Greene Field Station Outdoor Laboratory
The Greene Field Station is an open-air classroom of woodlands, streams, springs and marshes, where students and faculty study rare ecosystems, their flora and fauna, and the impact of invasive species.
Donated to Carroll by the family of Howard and Else Greene in 1969, the property includes more than 60 acres of wild wetlands in the glaciated landscape of the southern Kettle Moraine. The land is a gift, in many senses. And for generations, Carroll students and faculty have been stewards of its vital mission to research, protect, promote and educate, mining it for wisdom and seeking ways to safeguard it for future generations.
The research strengths of Carroll faculty continually drive new initiatives and experiential learning here. Carroll students participate in field investigations in ecology, botany, hydrology, animal behavior, climatology, and other disciplines. In addition to opportunities for outdoor laboratory and research activities, the Greene Field Station offers work experience for students interested in hands-on management of private resource conservancy sites. This site is jointly managed by Carroll's Environmental Science and Biology programs.
Learn more about the Greene Field Station, Carroll University's Environmental Science and Biology programs, and more at the links below.
Viewed on satellite images, the 20-acre Genesee Creek Research Area is a dark green oasis, surrounded by modern subdivisions that pop up in the southern Kettle Moraine landscape like dandelions.

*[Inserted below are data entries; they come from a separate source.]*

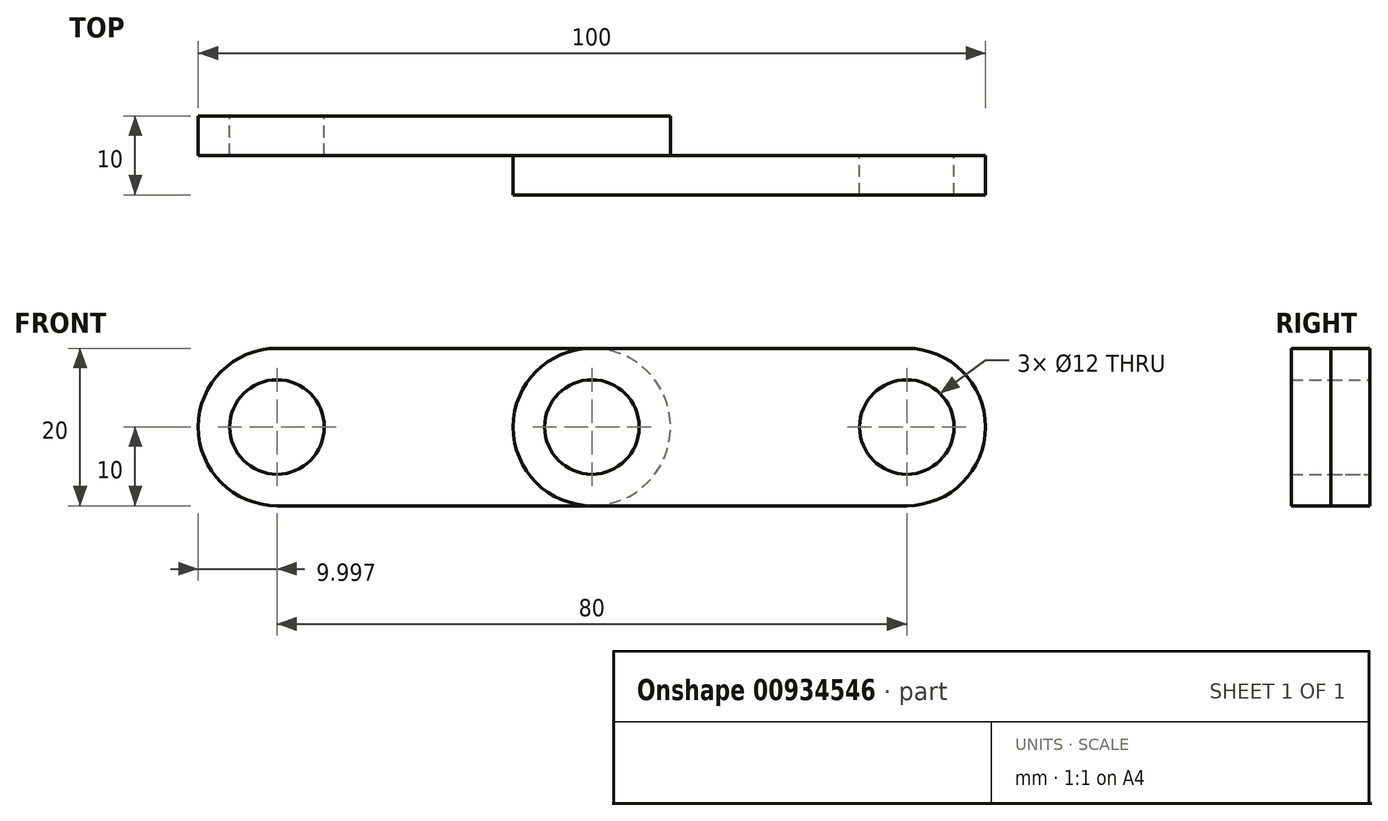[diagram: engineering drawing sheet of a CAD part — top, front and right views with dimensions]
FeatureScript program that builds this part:
annotation { "Feature Type Name" : "Feature", "Feature Type Description" : "" }
export const myFeature = defineFeature(function(context is Context, id is Id, definition is map)
    precondition{}
    {
        {
            var Q0;
            Q0=qCreatedBy(makeId("Front.planeOp"),FACE);
            var sketch = newSketch(context, id + "F0", { "sketchPlane" : qUnion([Q0])});
            skLineSegment(sketch, "E0", {"start": v(-48.47, 0) * mm, "end": v(-8.47, 0) * mm, "construction": true});
            skLineSegment(sketch, "E1", {"start": v(-48.47, -10) * mm, "end": v(-48.47, -10) * mm});
            skLineSegment(sketch, "E2", {"start": v(-8.47, 10) * mm, "end": v(-48.47, 10) * mm});
            skLineSegment(sketch, "E3", {"start": v(-48.47, -10) * mm, "end": v(-8.47, -10) * mm});
            skArc(sketch, "E4", {"start": v(-8.47, -10) * mm, "mid": v(1.53, 0) * mm, "end": v(-8.47, 10) * mm});
            skArc(sketch, "E5", {"start": v(-48.47, 10) * mm, "mid": v(-58.47, 0) * mm, "end": v(-48.47, -10) * mm});
            skCircle(sketch, "E6", {"center": v(-48.47, 0) * mm, "radius": 6 * mm});
            skCircle(sketch, "E7", {"center": v(-8.47, 0) * mm, "radius": 6 * mm});
            skSolve(sketch);
        }
        {
            var Q0;
            Q0 = qSketchRegion(id + "F0", true);
            extrude(context, id + "F1", {"entities" : qUnion([Q0]), "depth" : 5 * mm, "offsetDistance" : 25 * mm});
        }
        {
            var Q0;
            Q0=makeQuery(id+"F1.opExtrude","CAP_FACE",FACE,{"disambiguationData":[OSD([sQuery(id+"F0.wireOp",EDGE,"E2"),sQuery(id+"F0.wireOp",EDGE,"E3"),sQuery(id+"F0.wireOp",EDGE,"E4"),sQuery(id+"F0.wireOp",EDGE,"E5"),sQuery(id+"F0.wireOp",EDGE,"E6"),sQuery(id+"F0.wireOp",EDGE,"E7")])],"isStart":false});
            var sketch = newSketch(context, id + "F2", { "sketchPlane" : qUnion([Q0])});
            skLineSegment(sketch, "E8", {"start": v(-8.47, 0) * mm, "end": v(31.53, 0) * mm, "construction": true});
            skLineSegment(sketch, "E9", {"start": v(-8.47, -10) * mm, "end": v(-8.47, -10) * mm});
            skLineSegment(sketch, "E10", {"start": v(31.53, 10) * mm, "end": v(-8.47, 10) * mm});
            skLineSegment(sketch, "E11", {"start": v(-8.47, -10) * mm, "end": v(31.53, -10) * mm});
            skArc(sketch, "E12", {"start": v(31.53, -10) * mm, "mid": v(41.53, 0) * mm, "end": v(31.53, 10) * mm});
            skArc(sketch, "E13", {"start": v(-8.47, 10) * mm, "mid": v(-18.47, 0) * mm, "end": v(-8.47, -10) * mm});
            skCircle(sketch, "E14", {"center": v(-8.47, 0) * mm, "radius": 6 * mm});
            skCircle(sketch, "E15", {"center": v(31.53, 0) * mm, "radius": 6 * mm});
            skSolve(sketch);
        }
        {
            var Q0;
            Q0 = qSketchRegion(id + "F2", true);
            extrude(context, id + "F3", {"entities" : qUnion([Q0]), "operationType" : NewBodyOperationType.ADD, "depth" : 5 * mm, "offsetDistance" : 25 * mm});
        }
        {
            var Q0;
            Q0=qCreatedBy(makeId("Top.planeOp"),FACE);
            var sketch = newSketch(context, id + "F4", { "sketchPlane" : qUnion([Q0])});
            skLineSegment(sketch, "E16", {"start": v(29.91, 29.91) * mm, "end": v(29.91, 71.72) * mm, "construction": true});
            skLineSegment(sketch, "E17", {"start": v(23.91, 61.72) * mm, "end": v(23.91, 41.72) * mm});
            skLineSegment(sketch, "E18", {"start": v(23.91, 61.72) * mm, "end": v(18.91, 61.72) * mm});
            skLineSegment(sketch, "E19", {"start": v(23.91, 41.72) * mm, "end": v(18.91, 41.72) * mm});
            skArc(sketch, "E20", {"start": v(29.91, 71.72) * mm, "mid": v(23.14, 68.12) * mm, "end": v(18.91, 61.72) * mm});
            skArc(sketch, "E21", {"start": v(18.91, 41.72) * mm, "mid": v(22.68, 34.2) * mm, "end": v(29.91, 29.91) * mm});
            skSolve(sketch);
        }
        {
            var Q0;
            Q0=sQuery(id+"F4.wireOp",EDGE,"E20");
            var Q1;
            Q1=sQuery(id+"F4.wireOp",EDGE,"E17");
            var Q2;
            Q2=sQuery(id+"F4.wireOp",EDGE,"E21");
            var Q3;
            Q3=sQuery(id+"F4.wireOp",EDGE,"E18");
            var Q4;
            Q4=sQuery(id+"F4.wireOp",EDGE,"E19");
            var Q5;
            Q5=sQuery(id+"F4.wireOp",EDGE,"E16");
            revolve(context, id + "F5", {"bodyType" : ToolBodyType.SURFACE, "surfaceOperationType" : NewSurfaceOperationType.NEW, "surfaceEntities" : qUnion([Q0, Q1, Q2, Q3, Q4]), "axis" : qUnion([Q5]), "revolveType" : RevolveType.FULL});
        }
    });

Here, the wisdom and foresight of farmers Howard and Else Greene, who set aside this land for conservation and research, is as clear as the cold water which gurgles up from several underground springs. The water feeds a number of ponds as well as the north branch of Genesee Creek, creating a variety of wetland ecosystems for research.
Study is immersive and nature based. The clear, cool water flowing from the many freshwater springs in this area makes it an excellent location to find aquatic organisms such as amphipods. These tiny shrimp-like animals are the subject of a number of behavioral investigations by Susan Lewis and her students.
A few miles southwest of Carroll's campus, the urban quickly gives way to open fields and woodlands. At the 40-acre Howard T. Greene Scientific Study and Conservation Area, Carroll students monitor groundwater quality, examine the chemistry of sediment and study how best to manage invasive species, among other research.
The Conservation Area contains wetland and riverbank ecosystems, fresh springs and a rare calcareous fen. Trails and a boardwalk provide access for students and a camping platform allows nocturnal studies.
The unit includes approximately one mile of the Genesee Creek and areas both directly and indirectly affected by a dam removal and stream restoration project, creating rich material for further research on changing ecosystems.